A Beresheet selfie. Photo: Nitsan Saddan A Beresheet selfie. Photo: Nitsan Saddan

 

 

Beresheet started as a private attempt by nonprofit SpaceIL to win Google’s 10-year space race competition Lunar X Prize, before garnering around $100 million in donations and progressing despite the competition’s deadline passing with no winner. Israeli state-owned defense contractor Israel Aerospace Industries Ltd. (IAI). also took part in its development.

 

“We had a failure in the spacecraft,” Opher Doron, IAI’s space division general manager said Thursday night at the mission’s control room, which the landing was being aired live.

 

Following the crash, Israeli Prime Minister Benjamin Netanyahu said that this will not be Israel’s final attempt to soft-land on the moon’s surface, a feat he promised will be achieved “in another three years.”

 

In February, Beresheet set out on its voyage on the back of a SpaceX rocket, orbiting the earth in growing circles before leaving its gravity for the moon’s.

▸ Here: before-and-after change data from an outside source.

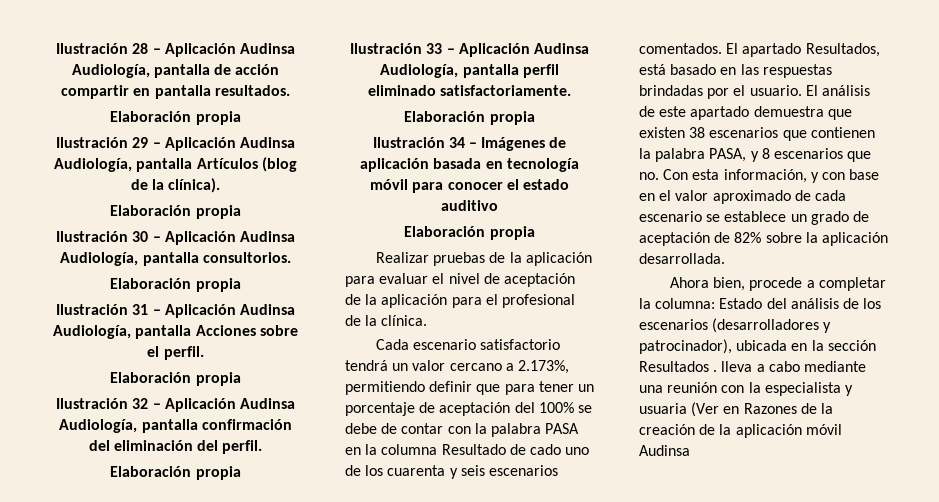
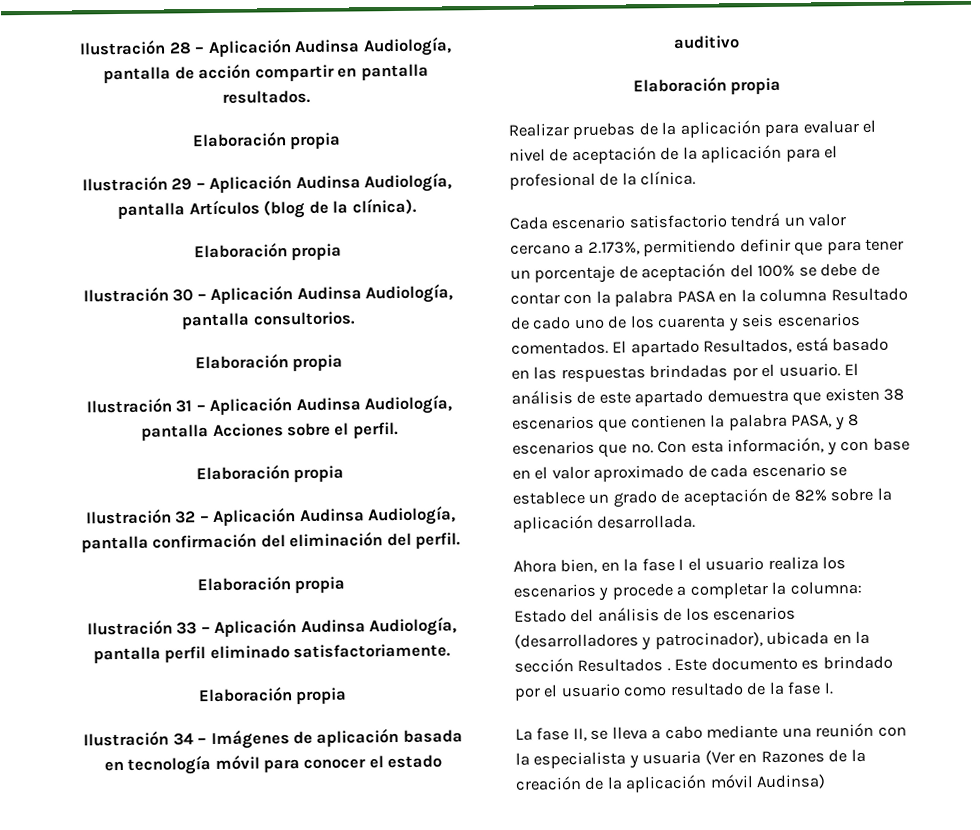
(746, 284) none -> [600,556,847,572] [513,583,610,601] en la fase I el usuario realiza los escenarios y
(718, 371) none -> [674,655,893,672] [514,681,834,701] [515,727,609,742] Este documento es brindado por el usuario como resultado de la fase I. // La fase II, se
[639,445,690,456] Audinsa -> [756,774,827,790] Audinsa)

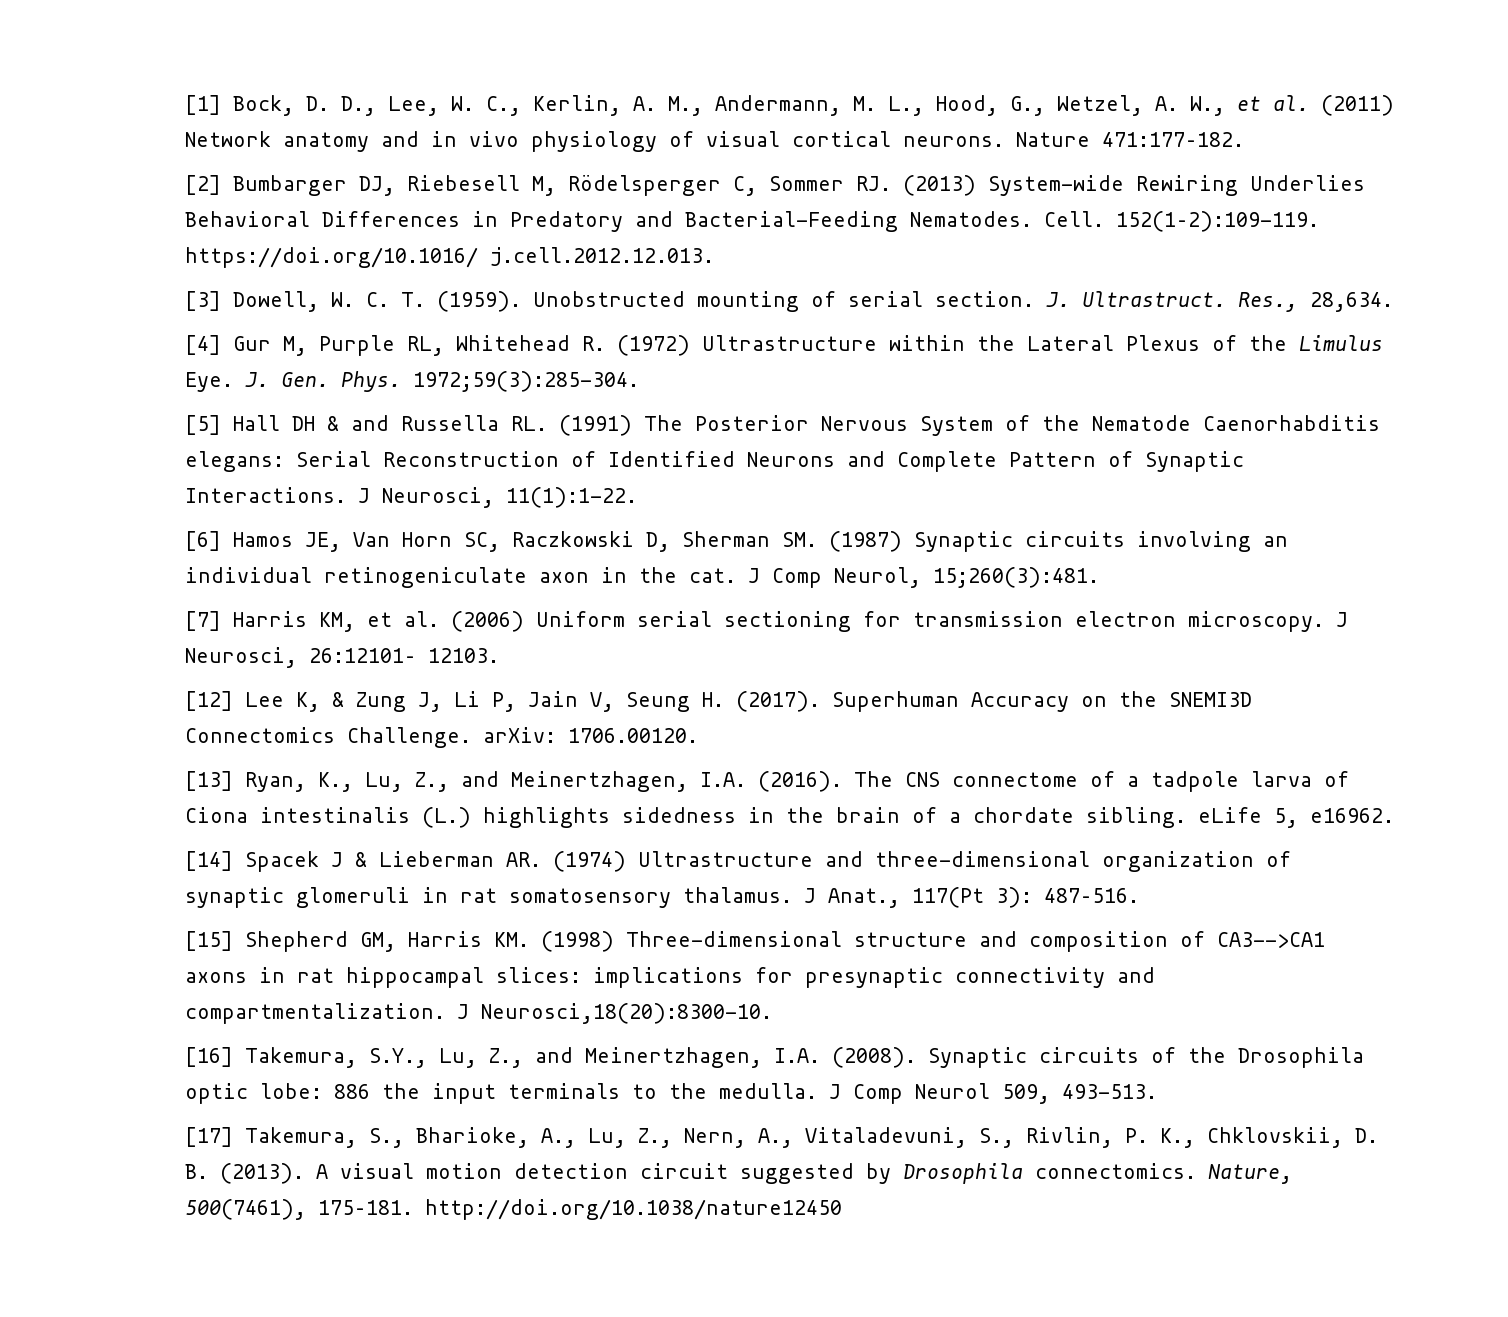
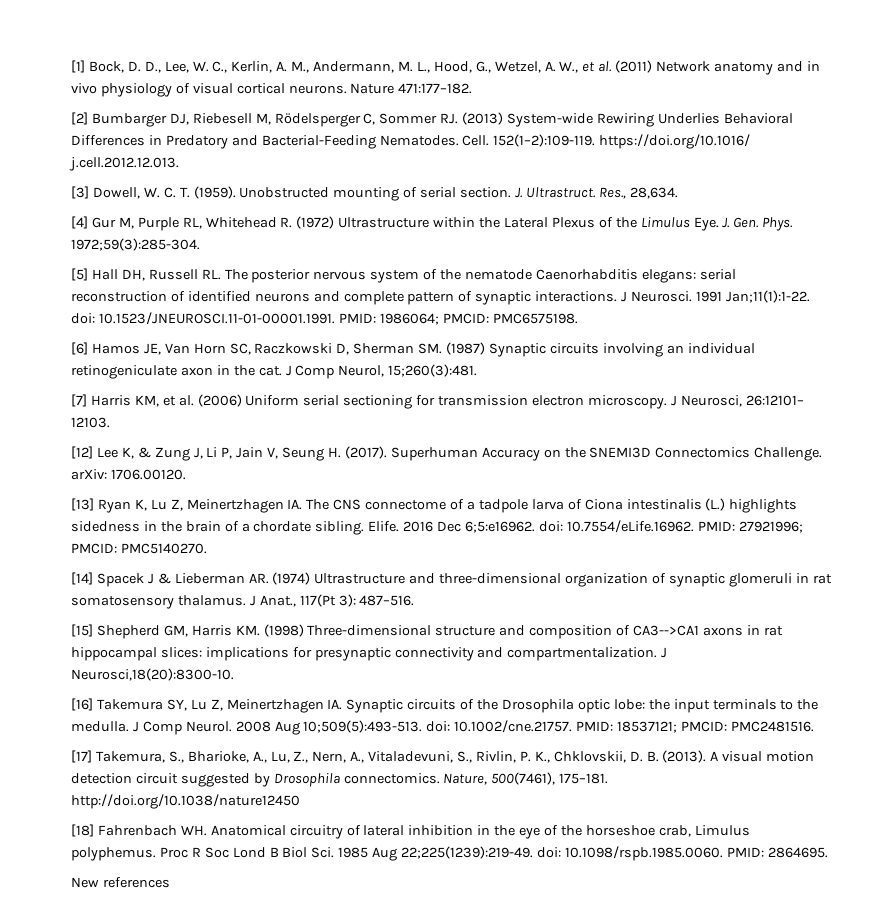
[292,415,1192,436] DH & and Russella RL. (1991) The Posterior Nervous System of the Nematode -> [121,269,532,283] DH, Russell RL. The posterior nervous system of the nematode
[296,451,1245,472] [185,487,638,508] Serial Reconstruction of Identified Neurons and Complete Pattern of Synaptic Interactions. J Neurosci, 11(1):1-22. -> [699,269,736,280] [70,290,810,305] [70,312,578,325] serial reconstruction of identified neurons and complete pattern of synaptic interactions. J Neurosci. 1991 Jan;11(1):1-22. doi: 10.1523/JNEUROSCI.11-01-00001.1991. PMID: 1986064; PMCID: PMC6575198.
[245,771,843,792] Ryan, K., Lu, Z., and Meinertzhagen, I.A. (2016). -> [97,499,303,513] Ryan K, Lu Z, Meinertzhagen IA.
[1198,807,1395,828] eLife 5, e16962. -> [368,520,803,533] [70,543,207,554] Elife. 2016 Dec 6;5:e16962. doi: 10.7554/eLife.16962. PMID: 27921996; PMCID: PMC5140270.
[245,1047,917,1068] Takemura, S.Y., Lu, Z., and Meinertzhagen, I.A. (2008). -> [96,699,343,713] Takemura SY, Lu Z, Meinertzhagen IA.
[334,1084,371,1099] 886 -> (645, 704) none
[915,1083,1158,1104] Neurol 509, 493-513. -> [185,720,814,735] Neurol. 2008 Aug 10;509(5):493-513. doi: 10.1002/cne.21757. PMID: 18537121; PMCID: PMC2481516.
(843, 1209) none -> [70,824,750,839] [70,846,828,861] [70,877,170,888] // [18] Fahrenbach WH. Anatomical circuitry of lateral inhibition in the eye of the horseshoe crab, Limulus polyphemus. Proc R Soc Lond B Biol Sci. 1985 Aug 22;225(1239):219-49. doi: 10.1098/rspb.1985.0060. PMID: 2864695. // New references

With it, it carried an Israeli flag, the drawings of Israeli children, the bible, and information from Wikipedia.

 

Throughout its journey, it provided a series of photos of both earth and the moon, even sending back a selfie with earth at its back, 37,600 kilometers away. It also launched a merchandise line with hoodies, baseball caps, T-shirts, and baby onesies.

 

While many in both Israel and the world were disappointed, SpaceIL chairman and investor Morris Kahn said that “the achievement of getting to where we got is really tremendous. I think we can be proud.”